Mirasy potrzebuję rady, bo nie mam w znajomych nikogo kto śmiga na moto.

Kupiłem sobie pierwszy w życiu motocykl, 125 na prawko B. Spełnienie małego marzenia z dzieciństwa.

Mam już kask i rękawice, nie cebuliłem na kask, bo wydałem prawie 700zł. Dużo kasy i lepiej żeby się nigdy nie przydał, ale wolę mieć coś porządnego.

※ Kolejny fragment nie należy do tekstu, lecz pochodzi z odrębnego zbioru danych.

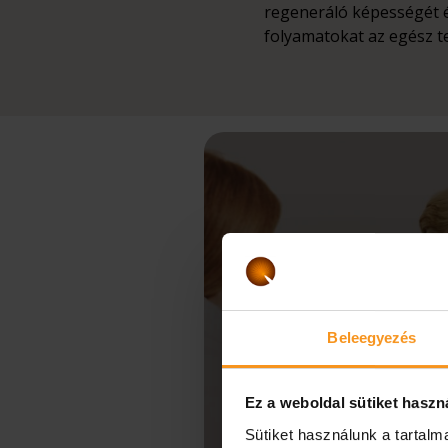
regeneráló képességét és
folyamatokat az egész t
Beleegyezés
Ez a weboldal sütiket haszn
Sütiket használunk a tartal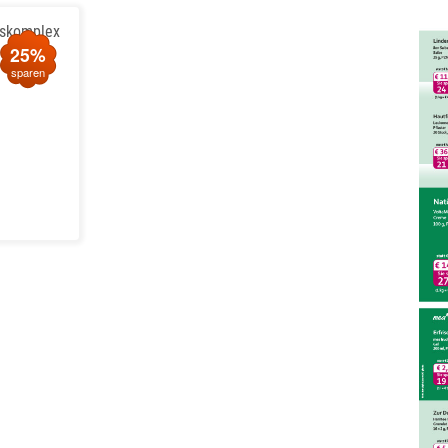
tskomplex
25%
sparen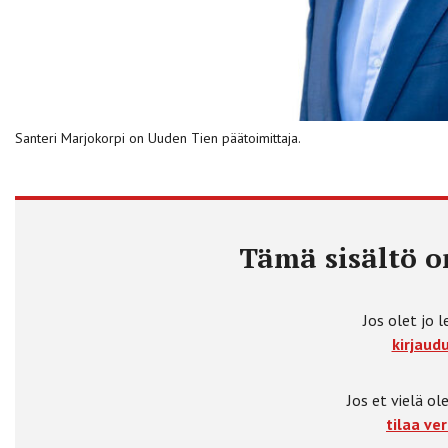
Santeri Marjokorpi on Uuden Tien päätoimittaja.
Tämä sisältö on
Jos olet jo l
kirjaudu
Jos et vielä ole
tilaa ver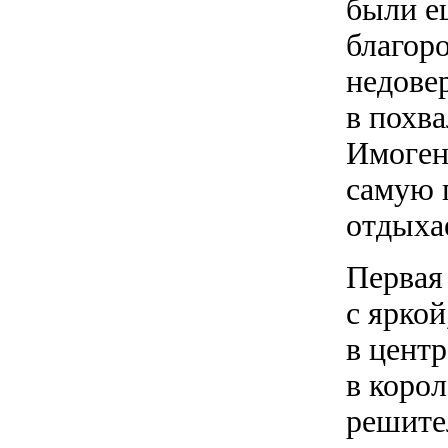
были е
благор
недове
в похва
Имогена
самую 
отдыха
Первая
с ярко
в цент
в коро
решите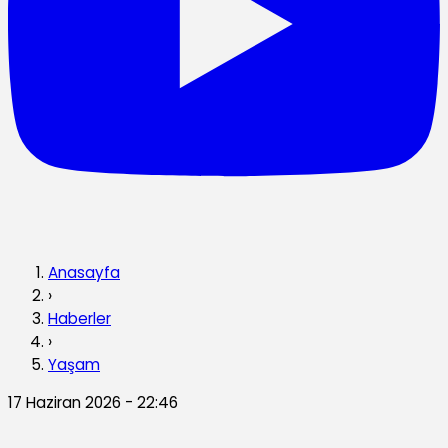
Anasayfa
›
Haberler
›
Yaşam
17 Haziran 2026 - 22:46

Planuje jeszcze na pewno kupić buty i zastanawiam się czy warto inwestować w jakąś kurtkę i spodnie. Kurtka musi być skórzana a spodnie chciałem jeansowe. Łącznie to wydatek około 1000zł jak nie lepiej.

Tutaj rodzi się pytanie, może głupie, ale je zadam. Czy warto pakować tyle kasy w kurtkę i spodnie na moto 125? Dużo taniej ogarnę sobie zwykłą skórę, jeansy jakieś mam. Tylko wiadomo jest to zwykła odzież bez ochraniaczy.

#motocykle #motomirko
  • 24
@Banicjusz: jeżdżę na 125 bodaj czwarty rok, zmieniać nie zamierzam bo nie ma potrzeby i co mogę z tego czasu napisać:
- gleba jedna, na minimalnej prędkości, uderzyłem głową w krawężnik w kasku za ówczesne 300 złotych cztery lata temu, kask cały do dziś, reszta bez obrażeń; każdy kask spełnia normy tylko ewentualnie po jednej glebie trzeba go zmienić bo popęka
- od niedawna mam porządna kurtkę z podpinkami i powiem,
@Banicjusz są też lokalne sklepy z używkami, gdzie można dokładnie sprawdzić stan przed zakupem na żywo. I można np tymczasowo kupić coś przyzwoitego poza kaskiem itd, a potem sobie stopniowo wymieniać. Warto popytać na lokalnej grupie motocyklowej.
ślizgnięcie z prędkością 40 na godzinę jest bardzo bolesne


@amath: ludzie nie potrafią sobie uświadomić, że przy mniejszych prędkościach już się skóra ściera. Przecież każdy z nas miał rower, to jednak wie co to jest upadek i strupy. Większa prędkość po prostu ma okazję dłużej zadziałać na kończyny ścierając więcej tkanki. Ewentualnie do kości.